### PROBLEM TO WORK ON
Please print the full listing below exactly, but not the pictures in it.

### STORED DATA
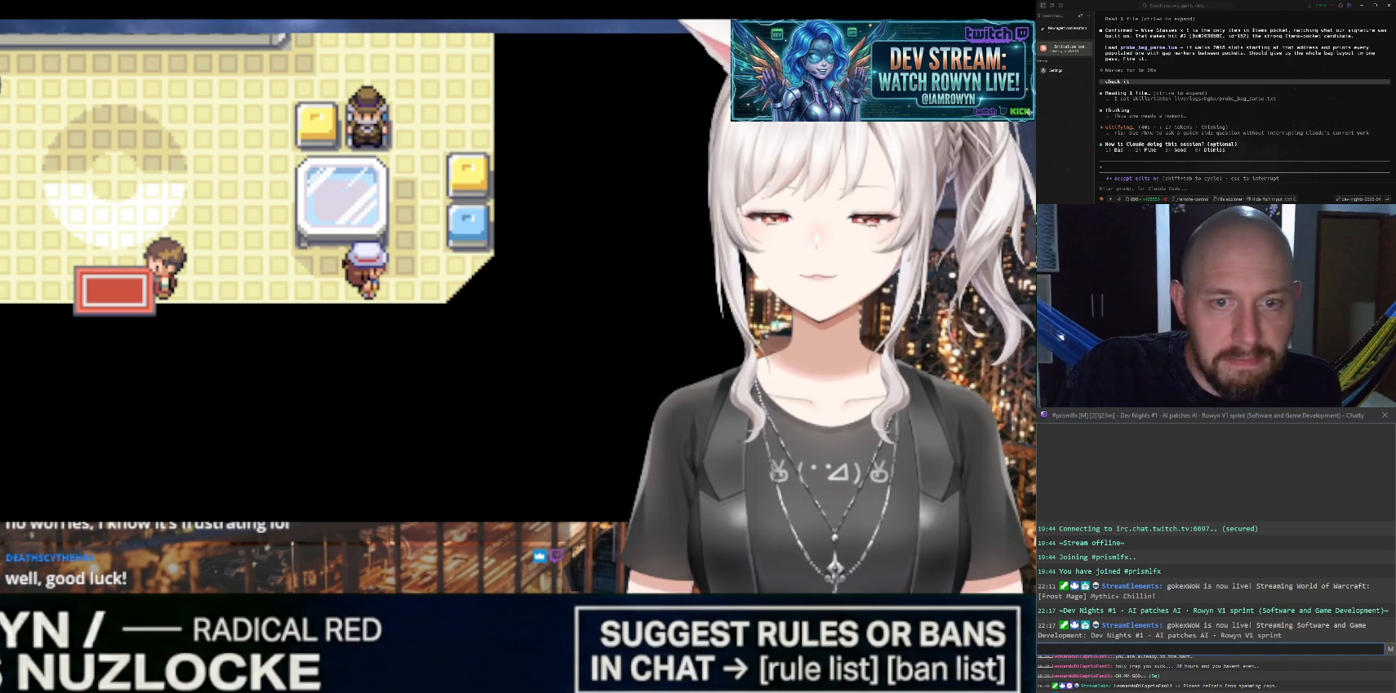
{"buttons": ["A"], "events": []}
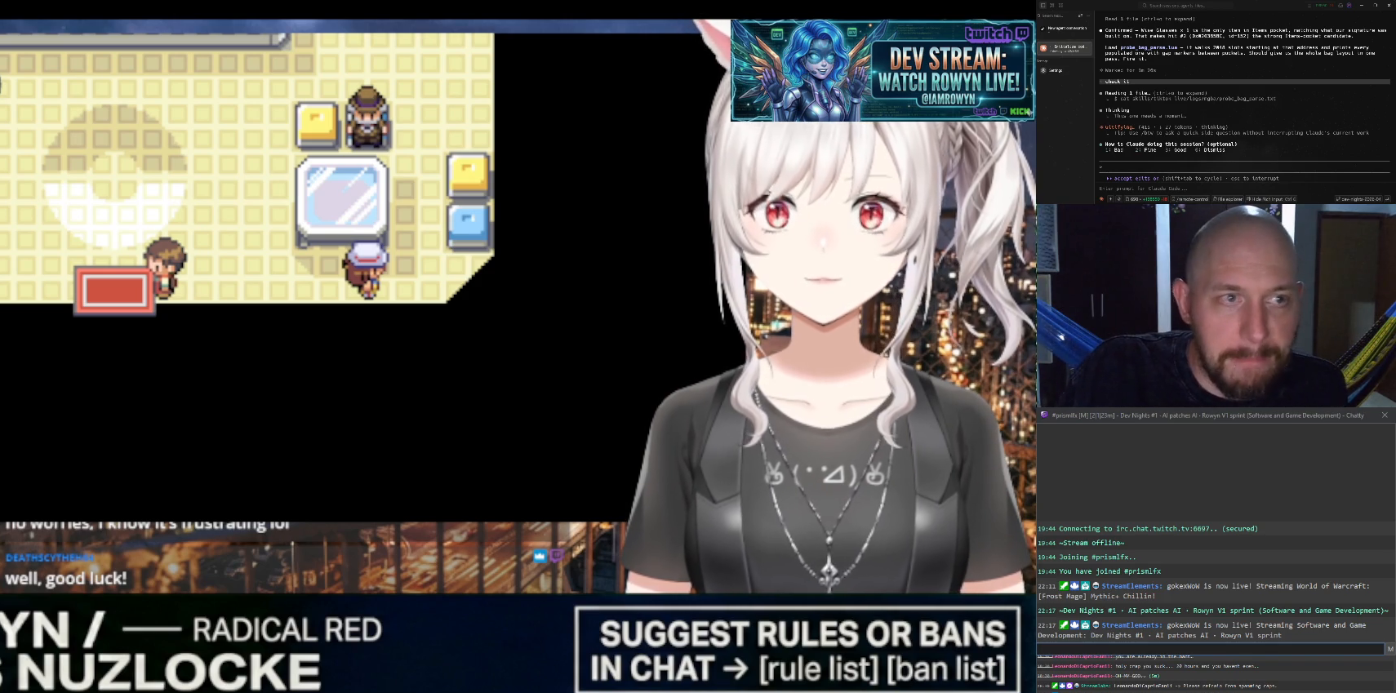
{"buttons": ["A"], "events": []}
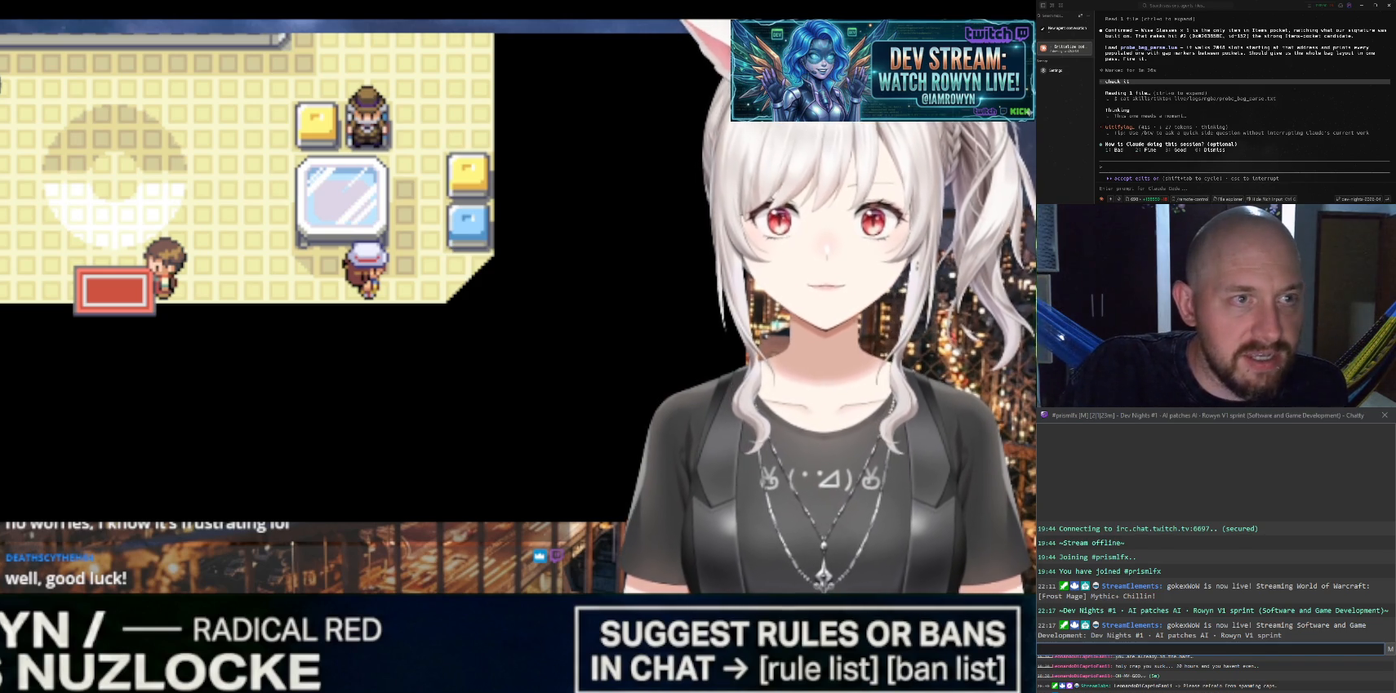
{"buttons": ["A"], "events": []}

### WRITTEN SOLUTION
{"buttons": ["A"], "events": []}
{"buttons": ["A"], "events": []}
{"buttons": ["A"], "events": []}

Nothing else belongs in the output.